• Dataset records:
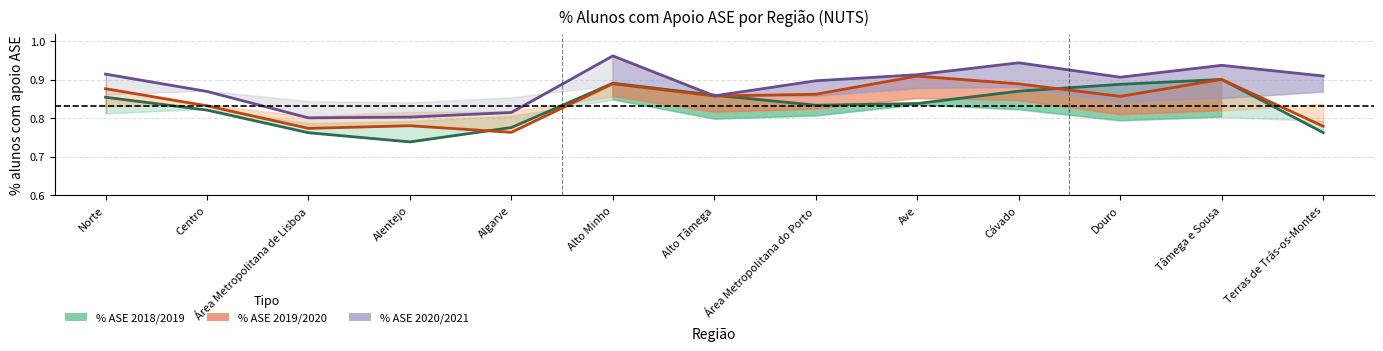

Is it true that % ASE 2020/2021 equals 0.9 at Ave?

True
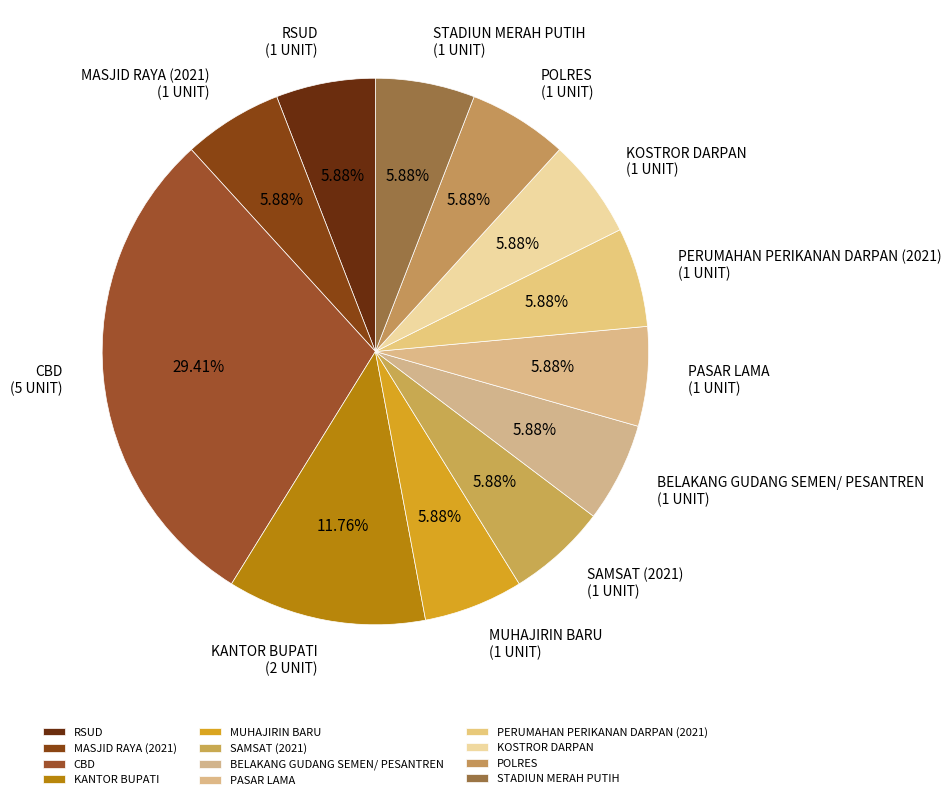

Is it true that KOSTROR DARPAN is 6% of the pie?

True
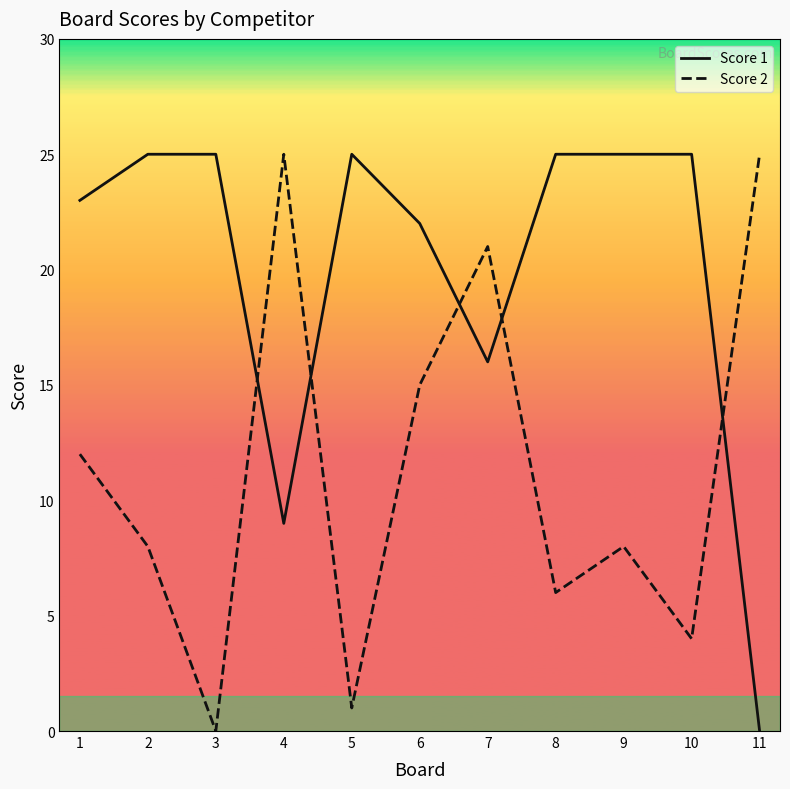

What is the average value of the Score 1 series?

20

• Work request:
Format the text lines of the records above as a JSON list of strings, one string per line, with blank lines and the pictures left out.

• Solution for this exercise:
[
  "Is it true that % ASE 2020/2021 equals 0.9 at Ave?",
  "True",
  "Is it true that KOSTROR DARPAN is 6% of the pie?",
  "True",
  "What is the average value of the Score 1 series?",
  "20"
]